Man/Woman/Chainsaw share, 'Get Up and Dance', the fourth song now to land from their much-anticipated debut album, Cannonball., coming August 7 on Fiction Records
The latest ambitious single from the group is the first to feature Emmie-Mae Avery on lead vocals. ‘Get Up and Dance’ brings the orchestral dynamics of the band into full flow, as synth and string lines dive and circle in unison.
On the themes of the song, according to Emmie-Mae: “In my mind it’s set in a club, where you spot someone who’s been trying their luck with different people all night and decide to turn the game back on them. It starts playful but then takes a forceful approach, as you push them to prove their interest and test how far they’ll go, aiming to have them make a fool of themselves.”
Listen to ‘Get Up and Dance’ on F1 Tracks.
The 11 songs of Cannonball burst forth with pure feeling: grand and exuberant, rich with unconventional structures and world-beating choruses, the long-awaited record making good on the band’s years of hard touring while unearthing new dimensions and unlikely facets in their songwriting. It is a sharp, smart first record, one which presents Man/Woman/Chainsaw exactly as they are right now: one of London’s most promising young bands, coming into their own as fearless experimentalists and vital songwriters. “We were talking about having a whole record of bangers – having everything be really in your face,” says drummer Lola Cherry.
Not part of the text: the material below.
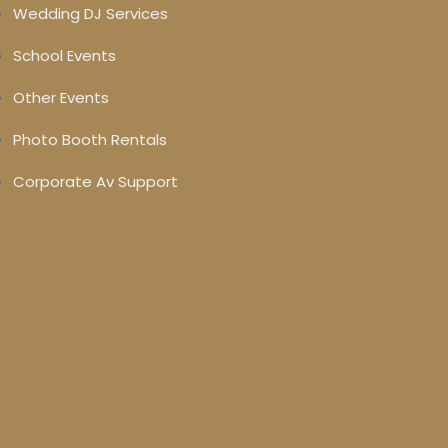
Wedding DJ Services
School Events
Other Events
Photo Booth Rentals
Corporate Av Support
Working with Seth Evans (Geordie Greep, Black Midi) and Margo Broom (Fat White Family, Big Joanie), Man/Woman/Chainsaw landed on a clean, grandiose sound for Cannonball, one befitting their emotional intentions. Its deft, organic blending of theatricality and raw honesty belies its intense level of craft; these songs are razor sharp and evoke the mess and stress of being in one’s teens and early-20s better than almost any other band working today.
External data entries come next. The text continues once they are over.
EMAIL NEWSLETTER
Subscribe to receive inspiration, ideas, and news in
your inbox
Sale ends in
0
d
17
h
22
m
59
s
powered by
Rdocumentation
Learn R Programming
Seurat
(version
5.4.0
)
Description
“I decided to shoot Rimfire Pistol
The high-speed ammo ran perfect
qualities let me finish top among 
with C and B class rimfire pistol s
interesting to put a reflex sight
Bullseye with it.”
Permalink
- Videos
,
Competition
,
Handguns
Formed at only 16 years old and crafting their songs in a converted vicarage, the bold new single and album follows European dates over the last month and a breakthrough 2025 where the band sold out both London’s Scala and an entire UK tour in October, their second sold out tour of the year. They played live sessions for both KEXP and Steve Lamacq at BBC 6 Music and completed a triumphant first trip to Austin for SXSW in the Spring, where Man/Woman/Chainsaw found themselves standing at the very forefront of a new wave of British bands “most likely to”.